Please contact the Comal County Sheriff's office at 830-620-3400


Woman arrested 2 days before abduction

By Scott Sticker : Herald-Zeitung

SPRING BRANCH — Tonya Renee Martin, the woman at the heart of the investigation into the abduction of 6-year-old Jewel Noel Klein, was arrested five days ago in Comal County on a charge of public intoxication. She was released on a $300 bond.


The arrest Sunday — two days before Martin, 41, is alleged to have abducted her daughter after beating and tying up her mother, the girl’s custodial grandparent — is just the latest in a string of arrests, according to a search of Comal County judicial records. Included is a 2003 conviction of abandoning, endangering or putting a child in imminent danger — a second-degree felony, for which Martin received four years of probation and a $1,000 fine.

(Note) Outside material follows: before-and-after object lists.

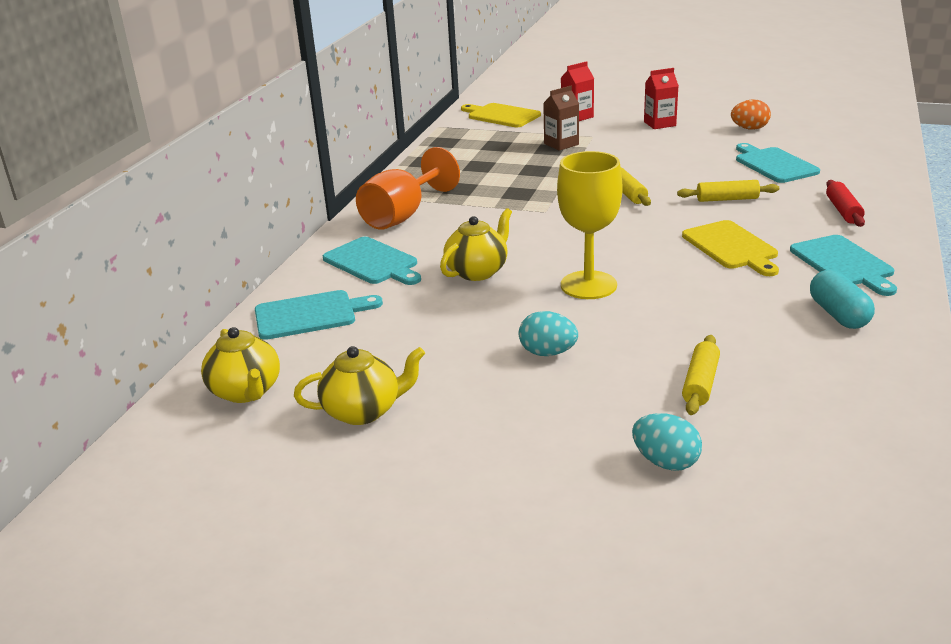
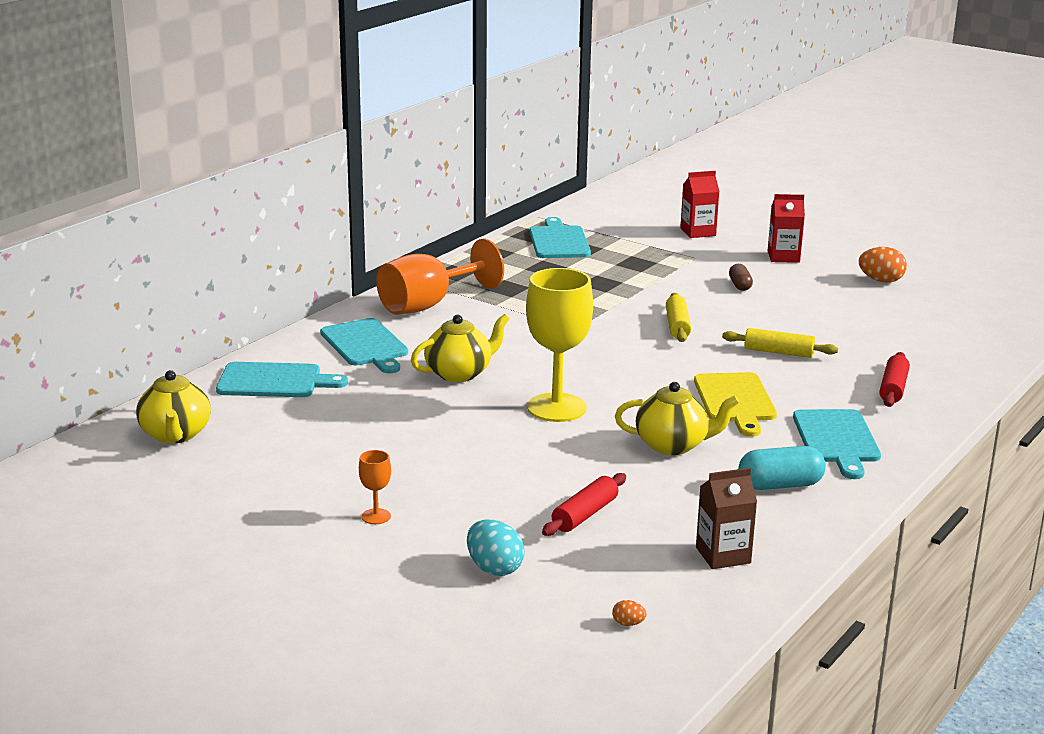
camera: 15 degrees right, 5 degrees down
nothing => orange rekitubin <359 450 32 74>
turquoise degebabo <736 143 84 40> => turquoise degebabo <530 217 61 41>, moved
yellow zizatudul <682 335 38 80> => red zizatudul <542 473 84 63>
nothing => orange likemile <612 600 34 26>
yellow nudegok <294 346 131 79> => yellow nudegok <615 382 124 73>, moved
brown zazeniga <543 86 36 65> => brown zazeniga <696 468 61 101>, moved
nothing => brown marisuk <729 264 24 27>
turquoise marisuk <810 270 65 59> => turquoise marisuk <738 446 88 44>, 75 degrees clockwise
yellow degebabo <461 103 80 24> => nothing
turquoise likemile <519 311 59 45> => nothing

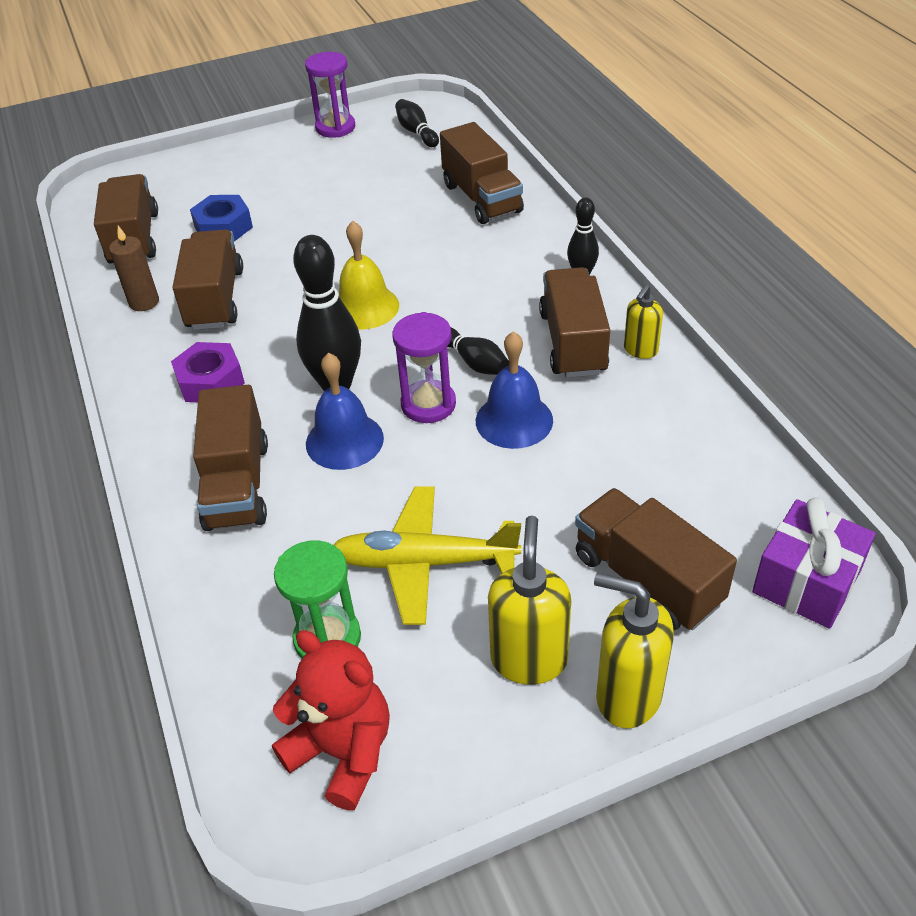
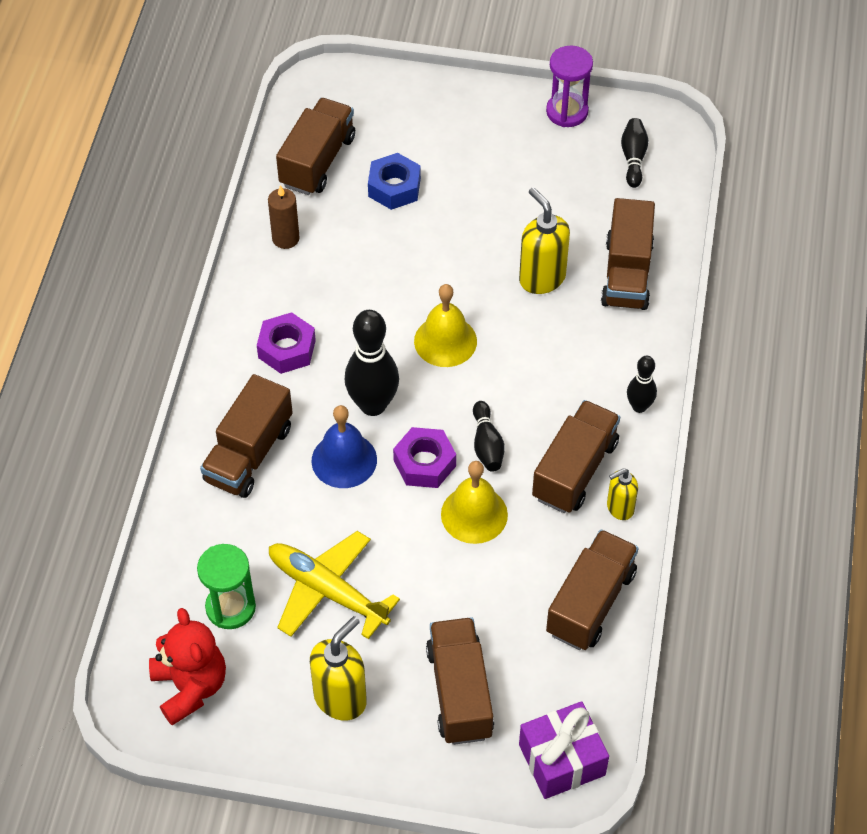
camera: 30 degrees right, 10 degrees up
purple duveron <392 312 64 111> => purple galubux <393 427 63 61>
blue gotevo <476 331 77 118> => yellow gotevo <441 461 67 83>
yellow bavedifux <594 573 80 155> => yellow bavedifux <519 187 51 107>, moved
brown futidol <172 229 71 101> => brown futidol <546 530 92 120>, moved

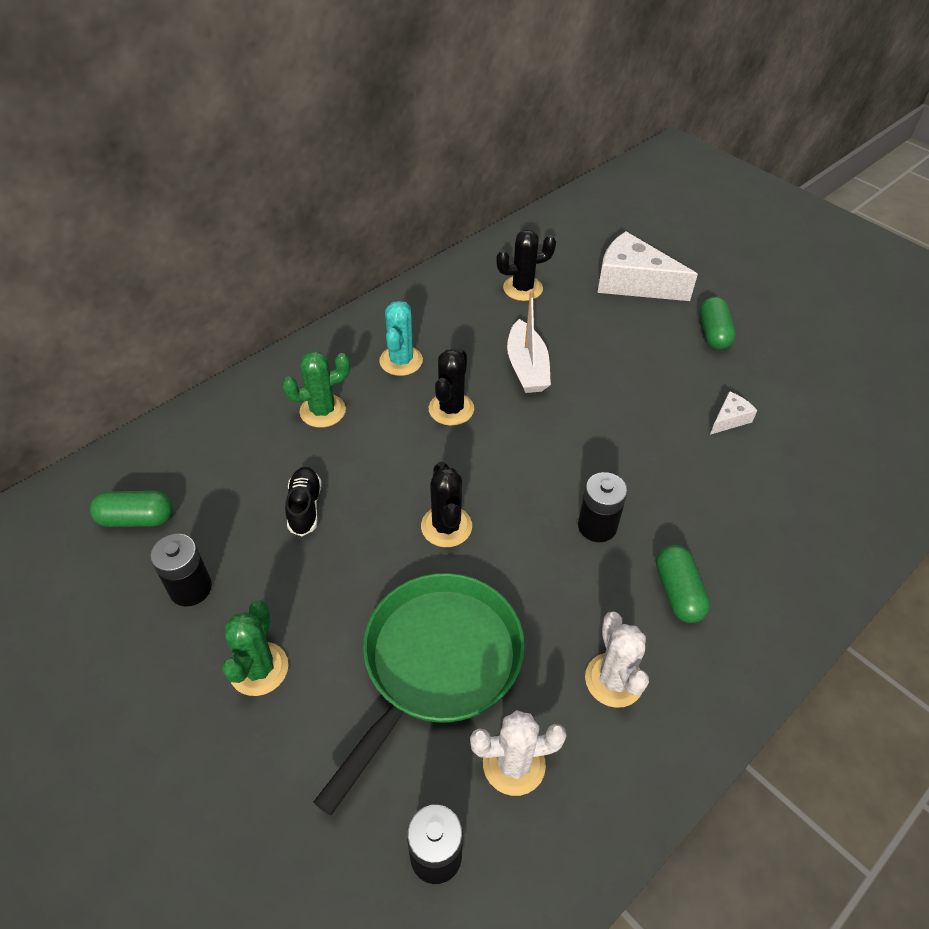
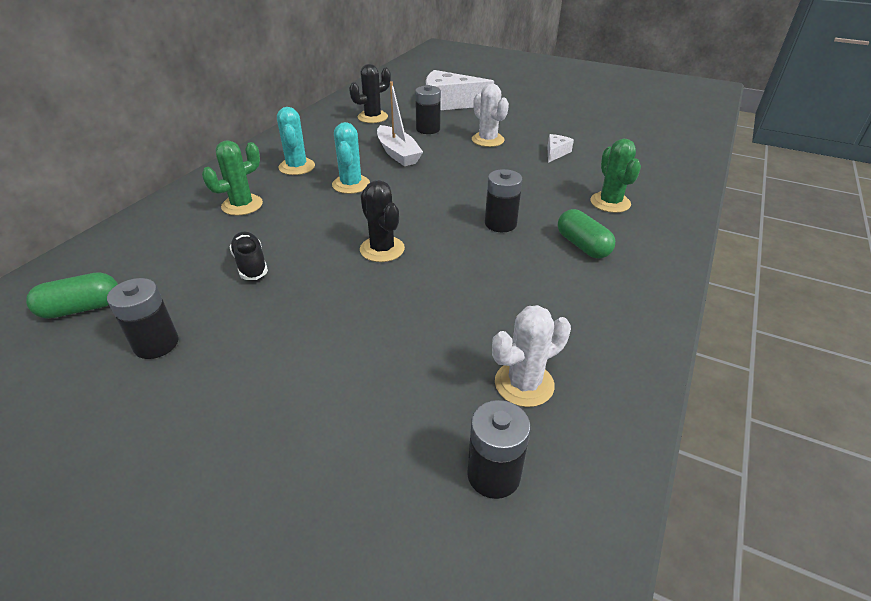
camera: 20 degrees left, 10 degrees down
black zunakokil <429 349 45 77> => turquoise zunakokil <332 122 38 72>
nothing => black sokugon <415 85 26 49>
white zunakokil <585 612 64 96> => white zunakokil <472 83 37 64>, moved
green zunakokil <222 600 66 96> => green zunakokil <590 138 51 75>, moved
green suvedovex <314 573 211 242> => nothing
green marisuk <700 297 36 53> => nothing

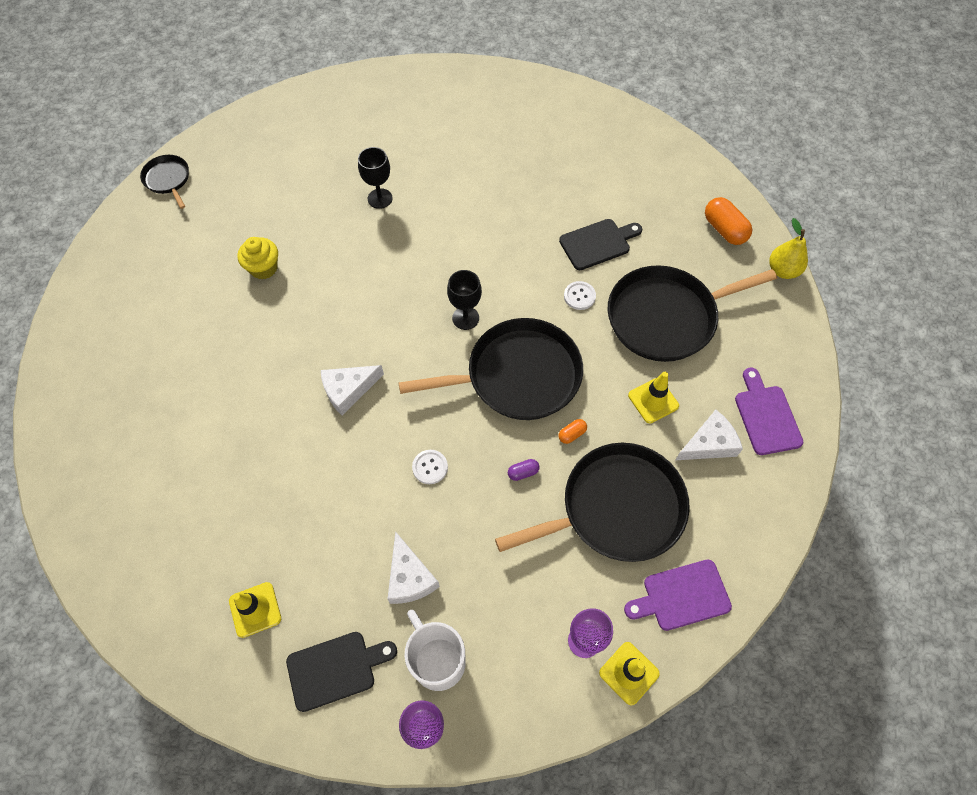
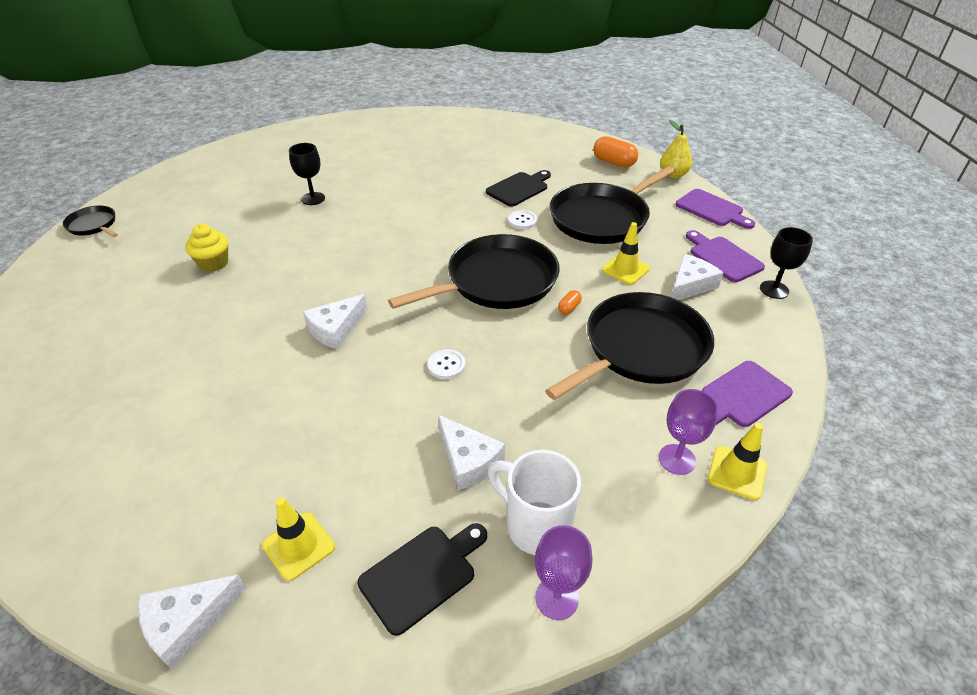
camera: 20 degrees left, 20 degrees down
nothing => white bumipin <138 574 109 95>
nothing => purple degebabo <676 189 79 40>
black rekitubin <447 270 35 60> => black rekitubin <760 227 53 72>, moved
purple marisuk <508 459 32 22> => nothing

Sheriff’s investigators in Comal County were still working Thursday to find Jewel following the abduction Tuesday night from the home of Melba Balantac — Jewel’s grandmother and Martin’s mother — in the 7000 block of Broken Arrow in Spring Branch. An Amber Alert was issued Wednesday afternoon for Jewel.


Balantac’s neighbors Thursday said they are shocked by the abduction and the brutal beating suffered by the 68-year-old woman. Ana Medrano called 911 at about 8:40 p.m. Tuesday when she saw Balantac trying to walk from her house to the home of one of their neighbors. She said it was a scary sight.“I didn’t even recognize her,” Medrano said. “My headlights caught her face, and she was really bloody. There was blood on her face and all in her hair. I was so scared, I came inside and we called 911.”


Medrano said she was worried about Jewel being with Martin because she said Martin was a danger. When Jewel was a year old, Medrano said she spotted her locked in Martin’s car in Balantac’s driveway with the windows closed. When Medrano approached the car, she said she found Jewel crying and sweating heavily, with the music turned up loudly. She knocked on the front door of the house and said Martin, who answered with lipstick smeared from her chin to her forehead, told her she was planning on getting Jewel out of the car later and slammed the door. Medrano said she then called police, who came and broke a window to let Jewel, still crying and sweating, out of the car. Another of Balantac’s neighbors, Jesse Torres, said Jewel always came over to play with his granddaughters. “She’s a sweet girl — very nice.” he said. “I just really hope they find her because I know she’s not safe with her mother.”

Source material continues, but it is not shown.